Then came the Chinese revolution in the form of the extraordinary fossils from various Early Cretaceous beds of the Liaoning province. The first two dromeosaurs from these beds Sinornithosaurus and Microraptor provided the first dramatic glimpses of feathers in dromeosaurs. Microraptor apparently had feathered fore- and hind-limb wings suggesting that at least some deinonychosaurs were flight capable, suggesting that at least limited flight adaptations may have even emerged in the ancestor of the avian and deinonychosaur clades. Subsequently the discovery of another dromeosaur, Graciliraptor provided the earliest definitive example of a dromeosaur dating back to the Early Cretaceous, thus minimizing the temporal gap between the earliest known dromeosaurs and avians and suggesting that the diversification of dromeosaurs was probably underway before the Cretaceous itself.
Meanwhile new data also emerged on the troodonitids. Byronosaurus from Late Cretaceous of Mongolia provided a remarably well preserved representative of this group adding to the previously known Saurornithoides, Sinornithoides and Troodon. The Chinese revolution also provided remarkable examples of troodontids, namely Sinovenator and Mei. Sinovenator was a primitive troodontid that once and for all settled the monophyly deinonychosaurs that was being doubted by some workers. Mei was other primitive member of this clade that was found sleeping in a pose very similar to modern birds, with a head tucked under the fore-limb/ wing. This suggested that this sleeping behavior emerged before the divergence of the avian and deinonychosaur clade, in the very least.
The first hints that deinonychosaurs may have been found outside of the Northern continents was hinted by the discovery of a pedal claw resembling theirs from Sudan. However, this was hardly conclusive. Subsequently the discovery of Unenlagia, a fragmentary large dromeosaur from Argentina suggested a possible dromeosaur presence from the South. Finally, this week Neuquenraptor argentinus was reported from Argentina. While quite fragmentary it covers
fragments of cervical vertebra, dorsal ribs, haemal arches, left proximal radius, right femur and distal tibia, proximal tarsals, and most of the left foot. This represents an unambiguous dromeosaur from a Gondwanan continent for the first time. Phylogenetic analysis suggests that it forms a basal clade amongst the dromeosaurs, just like Unenlagia. Phylogenetic studies suggest that another clade in dromeosaurs is formed by the Chinese forms Graciliraptor, Sinornithosaurus and Microraptor. Then the crown is formed by the dromaeosaurine clade (Dromaeosaurus, Utahraptor, Achillobator, and Adasaurus) and velociraptorine (Velociraptor, Deinonychus, and an unnamed Mongolian velociraptorine). This suggests that South America might have inherited the dromeosaurs an ancestral dromeosaur lineage in the Gondwanaland, prior to its break up. In the early Cretaceous of China their sister lineage appear to have spawned a radiation of Liaoning dromeosaurs and troodontids.

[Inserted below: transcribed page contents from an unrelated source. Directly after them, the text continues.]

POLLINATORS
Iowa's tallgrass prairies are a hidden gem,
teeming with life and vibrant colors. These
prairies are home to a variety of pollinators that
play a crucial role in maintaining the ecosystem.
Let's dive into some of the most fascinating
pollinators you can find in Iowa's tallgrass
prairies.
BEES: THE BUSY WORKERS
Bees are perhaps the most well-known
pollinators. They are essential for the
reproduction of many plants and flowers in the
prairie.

In conclusion, the deinonychosaurs were a remarkably long-lived group of dinosaurs, and their closest sister group the birds entirely comprise the only group of dinosaurs that survived the K-T extinction. Unlike the birds, which occupied a wide range of niches the deinonychosaurs appear to have mainly specialized as small gracile terrestrial or arboreal/flying predators. A few forms like Achillobator, Utahraptor and Unenlagia appear to have grown much large in size and assumed the role of mid-sized predators.